An impassioned plea for a National Library of Lebanon was published in 1998 by the Lebanese Association of Antique Dealers, under the signature of Jean-Pierre Fattal.

The following year, the European Commission decides to send a study mission to Beirut in order to assist the Lebanese government. This mission is immediately followed by an exhibition titled "collective memory" which was presented at the Sursock Museum in the Lebanese Capital. Its objective was to focus on the importance of the library rehabilitation project. The Lebanese government decides then to install the National Library in the Faculty of Law of the Lebanese University, in the district of Sayaneh, according to plans set by the architect Jean-Marc Bonfils (1963 -2020).

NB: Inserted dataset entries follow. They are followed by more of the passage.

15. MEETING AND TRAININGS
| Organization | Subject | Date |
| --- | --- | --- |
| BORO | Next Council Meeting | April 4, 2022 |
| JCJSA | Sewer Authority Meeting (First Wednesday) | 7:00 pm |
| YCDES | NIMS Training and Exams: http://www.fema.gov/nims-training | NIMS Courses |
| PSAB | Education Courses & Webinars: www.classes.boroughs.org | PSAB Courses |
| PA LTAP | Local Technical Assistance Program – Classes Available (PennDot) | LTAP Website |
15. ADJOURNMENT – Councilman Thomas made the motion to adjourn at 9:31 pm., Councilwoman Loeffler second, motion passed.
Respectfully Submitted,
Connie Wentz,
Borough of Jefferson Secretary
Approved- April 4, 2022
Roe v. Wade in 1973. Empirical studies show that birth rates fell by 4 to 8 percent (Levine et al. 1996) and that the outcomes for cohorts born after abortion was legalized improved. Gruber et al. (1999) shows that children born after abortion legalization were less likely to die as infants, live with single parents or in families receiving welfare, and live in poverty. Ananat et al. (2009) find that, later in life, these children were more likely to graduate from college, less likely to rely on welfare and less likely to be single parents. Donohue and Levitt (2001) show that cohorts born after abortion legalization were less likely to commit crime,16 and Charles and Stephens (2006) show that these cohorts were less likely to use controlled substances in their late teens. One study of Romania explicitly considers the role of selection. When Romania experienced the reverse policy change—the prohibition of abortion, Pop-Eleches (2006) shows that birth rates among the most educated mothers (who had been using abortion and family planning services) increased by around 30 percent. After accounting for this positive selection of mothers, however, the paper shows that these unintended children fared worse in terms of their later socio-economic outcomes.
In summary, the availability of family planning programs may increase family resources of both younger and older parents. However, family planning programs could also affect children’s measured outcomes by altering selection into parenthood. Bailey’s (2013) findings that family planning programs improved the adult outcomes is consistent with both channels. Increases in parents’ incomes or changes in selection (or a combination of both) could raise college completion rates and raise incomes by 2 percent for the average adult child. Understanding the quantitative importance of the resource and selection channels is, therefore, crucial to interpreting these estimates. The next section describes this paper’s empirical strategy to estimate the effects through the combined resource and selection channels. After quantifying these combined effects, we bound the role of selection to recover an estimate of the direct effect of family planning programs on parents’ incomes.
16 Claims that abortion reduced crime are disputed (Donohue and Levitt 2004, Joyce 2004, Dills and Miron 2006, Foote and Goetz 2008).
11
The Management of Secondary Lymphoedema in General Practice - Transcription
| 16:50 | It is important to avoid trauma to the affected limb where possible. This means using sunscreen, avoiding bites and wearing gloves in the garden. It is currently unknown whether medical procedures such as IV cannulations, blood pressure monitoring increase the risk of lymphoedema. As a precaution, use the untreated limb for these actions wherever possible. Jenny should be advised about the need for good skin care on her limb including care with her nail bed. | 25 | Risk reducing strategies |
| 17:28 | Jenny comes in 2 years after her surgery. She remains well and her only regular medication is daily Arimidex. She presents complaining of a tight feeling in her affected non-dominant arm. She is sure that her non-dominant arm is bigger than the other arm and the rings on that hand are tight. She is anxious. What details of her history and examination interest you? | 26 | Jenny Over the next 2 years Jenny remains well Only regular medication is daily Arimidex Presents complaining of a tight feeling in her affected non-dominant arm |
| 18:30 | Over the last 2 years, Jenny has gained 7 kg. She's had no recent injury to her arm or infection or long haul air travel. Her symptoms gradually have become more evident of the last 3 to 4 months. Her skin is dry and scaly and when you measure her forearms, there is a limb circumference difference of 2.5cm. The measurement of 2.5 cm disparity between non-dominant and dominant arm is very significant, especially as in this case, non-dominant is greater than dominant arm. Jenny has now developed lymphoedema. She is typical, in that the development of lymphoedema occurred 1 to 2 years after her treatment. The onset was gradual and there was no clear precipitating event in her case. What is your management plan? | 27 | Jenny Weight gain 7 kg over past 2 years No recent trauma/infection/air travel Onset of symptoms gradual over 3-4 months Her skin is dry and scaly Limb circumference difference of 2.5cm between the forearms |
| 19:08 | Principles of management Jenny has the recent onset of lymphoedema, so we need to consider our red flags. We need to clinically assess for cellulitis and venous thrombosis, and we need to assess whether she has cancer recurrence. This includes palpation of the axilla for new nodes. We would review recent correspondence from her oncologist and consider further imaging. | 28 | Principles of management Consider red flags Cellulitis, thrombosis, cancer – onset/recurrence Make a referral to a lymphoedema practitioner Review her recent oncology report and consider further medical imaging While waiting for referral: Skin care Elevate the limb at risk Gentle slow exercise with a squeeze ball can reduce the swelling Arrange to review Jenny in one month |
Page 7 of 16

Planning for a new site for the National Library began in 1999. The goal was for the library to contain everything published in Lebanon (around 2,000 books annually) and all publications about Lebanon and the Arab world. The project, which also involved the restoration of the collection, was estimated at $7 million, of which $1.5 million was donated by the European Union and the rest pledged by other governments and private donors. By 2006, more than 3,000 volumes had been restored. The collection was again threatened during the 2006 Lebanon War by Israeli bombing near its storage facilities at the Port of Beirut.